◆ LISTED ENTRIES
****************

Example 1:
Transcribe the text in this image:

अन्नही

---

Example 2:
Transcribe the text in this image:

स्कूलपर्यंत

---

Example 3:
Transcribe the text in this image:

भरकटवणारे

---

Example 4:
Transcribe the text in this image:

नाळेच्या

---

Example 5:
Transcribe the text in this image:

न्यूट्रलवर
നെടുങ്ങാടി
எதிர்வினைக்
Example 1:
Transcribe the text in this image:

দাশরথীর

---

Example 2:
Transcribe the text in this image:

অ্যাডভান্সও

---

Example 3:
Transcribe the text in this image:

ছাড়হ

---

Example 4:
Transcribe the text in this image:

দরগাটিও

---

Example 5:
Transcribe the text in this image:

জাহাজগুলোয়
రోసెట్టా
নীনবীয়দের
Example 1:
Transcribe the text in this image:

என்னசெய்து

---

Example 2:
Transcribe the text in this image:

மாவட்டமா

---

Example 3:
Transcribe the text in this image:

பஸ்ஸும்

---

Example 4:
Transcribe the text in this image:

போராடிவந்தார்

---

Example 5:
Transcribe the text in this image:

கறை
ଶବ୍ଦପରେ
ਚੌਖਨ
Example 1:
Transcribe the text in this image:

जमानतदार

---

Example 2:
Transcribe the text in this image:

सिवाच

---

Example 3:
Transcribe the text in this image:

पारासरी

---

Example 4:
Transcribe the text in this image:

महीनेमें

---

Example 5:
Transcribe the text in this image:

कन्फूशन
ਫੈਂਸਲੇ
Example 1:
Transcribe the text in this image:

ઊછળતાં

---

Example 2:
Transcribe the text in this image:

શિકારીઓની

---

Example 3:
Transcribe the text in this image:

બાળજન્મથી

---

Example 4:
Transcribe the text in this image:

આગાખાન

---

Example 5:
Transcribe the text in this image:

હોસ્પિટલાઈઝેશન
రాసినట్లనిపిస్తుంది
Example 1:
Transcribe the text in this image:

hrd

****************

Please reproduce all of the items above word for word.

◆ FULL OUTPUT
Example 1:
Transcribe the text in this image:

अन्नही

---

Example 2:
Transcribe the text in this image:

स्कूलपर्यंत

---

Example 3:
Transcribe the text in this image:

भरकटवणारे

---

Example 4:
Transcribe the text in this image:

नाळेच्या

---

Example 5:
Transcribe the text in this image:

न्यूट्रलवर
നെടുങ്ങാടി
எதிர்வினைக்
Example 1:
Transcribe the text in this image:

দাশরথীর

---

Example 2:
Transcribe the text in this image:

অ্যাডভান্সও

---

Example 3:
Transcribe the text in this image:

ছাড়হ

---

Example 4:
Transcribe the text in this image:

দরগাটিও

---

Example 5:
Transcribe the text in this image:

জাহাজগুলোয়
రోసెట్టా
নীনবীয়দের
Example 1:
Transcribe the text in this image:

என்னசெய்து

---

Example 2:
Transcribe the text in this image:

மாவட்டமா

---

Example 3:
Transcribe the text in this image:

பஸ்ஸும்

---

Example 4:
Transcribe the text in this image:

போராடிவந்தார்

---

Example 5:
Transcribe the text in this image:

கறை
ଶବ୍ଦପରେ
ਚੌਖਨ
Example 1:
Transcribe the text in this image:

जमानतदार

---

Example 2:
Transcribe the text in this image:

सिवाच

---

Example 3:
Transcribe the text in this image:

पारासरी

---

Example 4:
Transcribe the text in this image:

महीनेमें

---

Example 5:
Transcribe the text in this image:

कन्फूशन
ਫੈਂਸਲੇ
Example 1:
Transcribe the text in this image:

ઊછળતાં

---

Example 2:
Transcribe the text in this image:

શિકારીઓની

---

Example 3:
Transcribe the text in this image:

બાળજન્મથી

---

Example 4:
Transcribe the text in this image:

આગાખાન

---

Example 5:
Transcribe the text in this image:

હોસ્પિટલાઈઝેશન
రాసినట్లనిపిస్తుంది
Example 1:
Transcribe the text in this image:

hrd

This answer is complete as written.